Unable to construct Hamiltonian

Hi All,

I tried to create Hamiltonian for the molecule reported in the work (https://www.nature.com/articles/s41524-021-00540-6). The work was carried out in IBM Qiskit, I wanted to create a ground state Hamiltonian of the molecule with Active Space invoked. It gave me a following error.

“Unable to allocate 255. GiB for an array with shape (430, 430, 430, 430) and data type float64” .
I am running the calc. on 370GB RAM and 48 core system. I also noticed that throughout the job, not all the cores were occupied. I am not sure if the process is parallelized or not. Kindly help me in this regard.

I have attached the jupyter notebook I used to run the calculation for your kind reference. Also attached the files where no. of cores and memory occupied is noted down.

Hi @raghavv, thank you for your question!

I don’t see any code attached though. Could you please copy-paste the part of your code where you create the device?

Thanks!

CPUDataDump_1Xanad.txt (20 KB) DataDumpMemoryfil_171221.txt (56 KB) PSPCz-Copy1.txt (24.3 KB)
Thanks for the reply @CatalinaAlbornoz. Attached the files.
Kindly change PSPCz-Copy1.txt into .ipynb file to view on Jupyter notebook.

Thank you.

Hi @raghavv!

The molecule you’re trying to simulate is way too big for your computer. I would suggest starting with a very small example and then start growing to larger ones. Have you tried with smaller molecules?

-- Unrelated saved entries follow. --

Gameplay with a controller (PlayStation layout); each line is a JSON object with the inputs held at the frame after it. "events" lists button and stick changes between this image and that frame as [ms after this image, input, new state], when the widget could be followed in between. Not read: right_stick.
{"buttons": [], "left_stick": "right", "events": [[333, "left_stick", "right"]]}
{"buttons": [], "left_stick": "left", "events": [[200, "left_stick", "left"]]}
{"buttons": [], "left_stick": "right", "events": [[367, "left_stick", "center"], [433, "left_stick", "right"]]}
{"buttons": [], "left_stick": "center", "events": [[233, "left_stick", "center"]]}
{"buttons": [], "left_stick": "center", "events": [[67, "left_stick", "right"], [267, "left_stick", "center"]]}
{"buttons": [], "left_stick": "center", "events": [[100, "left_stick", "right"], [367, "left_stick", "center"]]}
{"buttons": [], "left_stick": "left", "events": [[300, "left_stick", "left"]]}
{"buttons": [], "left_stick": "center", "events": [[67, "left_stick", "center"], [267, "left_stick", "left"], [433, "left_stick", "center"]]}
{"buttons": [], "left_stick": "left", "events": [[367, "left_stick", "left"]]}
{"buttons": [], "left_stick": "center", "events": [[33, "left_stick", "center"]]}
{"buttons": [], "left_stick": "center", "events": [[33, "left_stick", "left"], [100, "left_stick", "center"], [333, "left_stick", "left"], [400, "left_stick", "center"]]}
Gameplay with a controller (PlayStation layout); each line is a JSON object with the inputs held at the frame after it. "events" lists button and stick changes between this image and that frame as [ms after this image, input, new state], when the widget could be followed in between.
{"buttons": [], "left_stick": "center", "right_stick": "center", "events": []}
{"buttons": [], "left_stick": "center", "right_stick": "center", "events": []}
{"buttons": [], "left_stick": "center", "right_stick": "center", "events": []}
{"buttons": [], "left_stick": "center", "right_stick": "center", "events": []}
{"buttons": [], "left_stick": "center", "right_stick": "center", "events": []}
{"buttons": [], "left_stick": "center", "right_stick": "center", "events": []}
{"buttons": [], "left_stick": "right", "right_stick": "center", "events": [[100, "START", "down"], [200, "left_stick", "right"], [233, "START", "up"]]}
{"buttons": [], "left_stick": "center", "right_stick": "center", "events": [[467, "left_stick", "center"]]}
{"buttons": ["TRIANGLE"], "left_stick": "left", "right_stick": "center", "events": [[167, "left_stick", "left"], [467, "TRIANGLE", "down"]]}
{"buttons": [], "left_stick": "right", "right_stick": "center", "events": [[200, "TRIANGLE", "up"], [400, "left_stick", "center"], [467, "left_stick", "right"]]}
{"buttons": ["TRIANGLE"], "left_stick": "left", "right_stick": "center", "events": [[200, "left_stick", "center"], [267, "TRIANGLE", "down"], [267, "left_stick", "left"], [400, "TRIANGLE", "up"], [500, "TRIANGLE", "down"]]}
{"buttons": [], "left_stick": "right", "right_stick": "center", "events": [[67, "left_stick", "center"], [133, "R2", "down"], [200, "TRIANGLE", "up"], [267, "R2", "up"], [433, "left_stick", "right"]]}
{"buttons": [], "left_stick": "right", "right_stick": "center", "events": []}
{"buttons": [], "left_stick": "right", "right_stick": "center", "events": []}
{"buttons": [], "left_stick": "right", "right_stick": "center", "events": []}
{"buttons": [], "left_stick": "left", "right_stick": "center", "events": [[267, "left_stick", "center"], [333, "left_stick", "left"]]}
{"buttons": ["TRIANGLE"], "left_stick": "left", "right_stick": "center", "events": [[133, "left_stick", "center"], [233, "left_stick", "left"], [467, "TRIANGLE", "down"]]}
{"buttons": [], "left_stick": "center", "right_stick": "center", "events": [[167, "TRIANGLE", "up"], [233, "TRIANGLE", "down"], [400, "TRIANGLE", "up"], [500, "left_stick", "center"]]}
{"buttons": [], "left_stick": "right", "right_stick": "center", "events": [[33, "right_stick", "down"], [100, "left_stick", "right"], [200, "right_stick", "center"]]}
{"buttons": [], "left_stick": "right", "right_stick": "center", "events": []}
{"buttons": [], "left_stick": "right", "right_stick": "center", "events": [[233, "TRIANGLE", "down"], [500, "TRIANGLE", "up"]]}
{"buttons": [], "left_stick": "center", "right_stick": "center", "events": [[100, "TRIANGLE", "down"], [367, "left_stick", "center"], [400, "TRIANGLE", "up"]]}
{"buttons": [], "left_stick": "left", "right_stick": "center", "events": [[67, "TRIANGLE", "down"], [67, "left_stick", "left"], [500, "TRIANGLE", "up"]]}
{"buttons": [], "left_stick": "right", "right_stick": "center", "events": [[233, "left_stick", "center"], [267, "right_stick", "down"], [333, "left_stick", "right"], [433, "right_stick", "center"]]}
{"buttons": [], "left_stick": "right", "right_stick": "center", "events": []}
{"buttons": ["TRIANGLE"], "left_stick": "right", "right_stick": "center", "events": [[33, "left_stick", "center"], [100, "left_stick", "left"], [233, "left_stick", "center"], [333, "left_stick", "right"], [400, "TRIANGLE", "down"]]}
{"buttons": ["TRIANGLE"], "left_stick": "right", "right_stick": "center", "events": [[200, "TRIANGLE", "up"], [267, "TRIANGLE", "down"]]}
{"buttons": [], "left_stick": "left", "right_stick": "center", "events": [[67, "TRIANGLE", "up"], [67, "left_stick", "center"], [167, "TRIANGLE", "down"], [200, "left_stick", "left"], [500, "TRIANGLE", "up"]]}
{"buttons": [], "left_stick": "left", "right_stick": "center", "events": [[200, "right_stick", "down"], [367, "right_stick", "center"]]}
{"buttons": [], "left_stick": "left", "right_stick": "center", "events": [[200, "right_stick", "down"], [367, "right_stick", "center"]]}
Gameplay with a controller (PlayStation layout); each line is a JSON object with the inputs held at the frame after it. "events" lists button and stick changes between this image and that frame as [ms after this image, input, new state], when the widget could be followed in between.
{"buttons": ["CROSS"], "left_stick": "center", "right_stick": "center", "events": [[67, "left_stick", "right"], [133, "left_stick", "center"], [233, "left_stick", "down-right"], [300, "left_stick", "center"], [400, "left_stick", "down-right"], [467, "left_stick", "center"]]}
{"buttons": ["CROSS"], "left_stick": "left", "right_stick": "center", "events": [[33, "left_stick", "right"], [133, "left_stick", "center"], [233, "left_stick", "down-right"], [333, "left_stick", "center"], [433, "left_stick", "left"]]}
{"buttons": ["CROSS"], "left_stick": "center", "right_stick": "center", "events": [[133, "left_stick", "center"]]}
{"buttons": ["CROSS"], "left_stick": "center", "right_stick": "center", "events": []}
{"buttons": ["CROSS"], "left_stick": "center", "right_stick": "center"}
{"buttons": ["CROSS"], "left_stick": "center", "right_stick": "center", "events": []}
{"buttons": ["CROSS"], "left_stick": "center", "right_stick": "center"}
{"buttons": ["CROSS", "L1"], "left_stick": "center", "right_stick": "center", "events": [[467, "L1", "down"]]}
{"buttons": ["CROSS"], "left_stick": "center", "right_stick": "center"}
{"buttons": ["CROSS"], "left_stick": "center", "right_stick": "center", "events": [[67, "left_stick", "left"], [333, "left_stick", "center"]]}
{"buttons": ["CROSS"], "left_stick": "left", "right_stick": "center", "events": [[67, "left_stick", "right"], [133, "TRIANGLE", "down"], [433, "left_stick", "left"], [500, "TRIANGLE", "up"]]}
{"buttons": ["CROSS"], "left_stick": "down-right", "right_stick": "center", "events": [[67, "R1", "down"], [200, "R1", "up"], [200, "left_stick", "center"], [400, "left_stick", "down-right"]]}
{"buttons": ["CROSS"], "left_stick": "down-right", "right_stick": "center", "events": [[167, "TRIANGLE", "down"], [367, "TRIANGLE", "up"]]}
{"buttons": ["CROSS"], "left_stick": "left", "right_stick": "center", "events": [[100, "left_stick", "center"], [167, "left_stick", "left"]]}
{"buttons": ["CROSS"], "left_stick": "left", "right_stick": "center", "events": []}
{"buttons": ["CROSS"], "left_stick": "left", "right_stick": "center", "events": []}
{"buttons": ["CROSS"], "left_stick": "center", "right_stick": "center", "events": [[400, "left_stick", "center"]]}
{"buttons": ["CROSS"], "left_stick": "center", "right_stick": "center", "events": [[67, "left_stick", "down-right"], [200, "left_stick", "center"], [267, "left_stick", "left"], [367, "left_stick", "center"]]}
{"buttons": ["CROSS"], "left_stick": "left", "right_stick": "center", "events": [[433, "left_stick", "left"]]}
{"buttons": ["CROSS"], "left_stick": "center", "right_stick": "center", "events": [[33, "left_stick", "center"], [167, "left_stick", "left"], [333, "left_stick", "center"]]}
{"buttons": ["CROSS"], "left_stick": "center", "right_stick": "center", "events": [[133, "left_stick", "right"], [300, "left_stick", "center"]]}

Hi @raghavv. Thank you for reaching out! I went through your Jupyter notebook and it seems this error is due to the overcommit handling mode in your OS. If you are using Linux, setting overcommit_memory to 1 may fix the problem:

$ echo 1 > /proc/sys/vm/overcommit_memory

Moreover, this is also worth to try psi4 instead of pyscf as the error occurred in pyscf, to do so you need to update your code as follows,

H, qubits = qchem.molecular_hamiltonian(
    symbols,
    coordinates,
    charge=0,
    name='PSPCz',
    mult=1,
    basis='6-31G*',
    package='psi4',
   active_electrons=2,
    active_orbitals=1,
)

These are quantum chemistry packages used to solve the mean field electronic structure problem; you can find more information here. I hope these help to fix the problem.

2 Likes

@maliasadi. Thank you for kind response. It worked fine for a small molecule like NH3.

When I run the same molecule I had reported earlier , I am getting the following error.

Error Starts

/home/subbu/Raghav/2021/9_Sep/XANADU/OpenFermion-Psi4/openfermionpsi4/_run_psi4.py:224: Warning: No calculation saved. Psi4 segmentation fault possible.
warnings.warn('No calculation saved. ’

FileNotFoundError Traceback (most recent call last)
in

~/psi4conda/envs/penny/lib/python3.8/site-packages/pennylane_qchem/qchem/structure.py in molecular_hamiltonian(symbols, coordinates, name, charge, mult, basis, package, active_electrons, active_orbitals, mapping, outpath, wires)
829 hf_file = meanfield(symbols, coordinates, name, charge, mult, basis, package, outpath)
830
–> 831 molecule = openfermion.MolecularData(filename=hf_file)
832
833 core, active = active_space(

~/psi4conda/envs/penny/lib/python3.8/site-packages/openfermion/chem/molecular_data.py in init(self, geometry, basis, multiplicity, charge, description, filename, data_directory)
343 else:
344 self.filename = filename
–> 345 self.load()
346 self.init_lazy_properties()
347 return

~/psi4conda/envs/penny/lib/python3.8/site-packages/openfermion/chem/molecular_data.py in load(self)
720 geometry =
721
–> 722 with h5py.File("{}.hdf5".format(self.filename), “r”) as f:
723 # Load geometry:
724 data = f[“geometry/atoms”]

~/psi4conda/envs/penny/lib/python3.8/site-packages/h5py/_hl/files.py in init(self, name, mode, driver, libver, userblock_size, swmr, rdcc_nslots, rdcc_nbytes, rdcc_w0, track_order, fs_strategy, fs_persist, fs_threshold, **kwds)
440 with phil:
441 fapl = make_fapl(driver, libver, rdcc_nslots, rdcc_nbytes, rdcc_w0, **kwds)
–> 442 fid = make_fid(name, mode, userblock_size,
443 fapl, fcpl=make_fcpl(track_order=track_order, fs_strategy=fs_strategy,
444 fs_persist=fs_persist, fs_threshold=fs_threshold),

~/psi4conda/envs/penny/lib/python3.8/site-packages/h5py/_hl/files.py in make_fid(name, mode, userblock_size, fapl, fcpl, swmr)
193 if swmr and swmr_support:
194 flags |= h5f.ACC_SWMR_READ
–> 195 fid = h5f.open(name, flags, fapl=fapl)
196 elif mode == ‘r+’:
197 fid = h5f.open(name, h5f.ACC_RDWR, fapl=fapl)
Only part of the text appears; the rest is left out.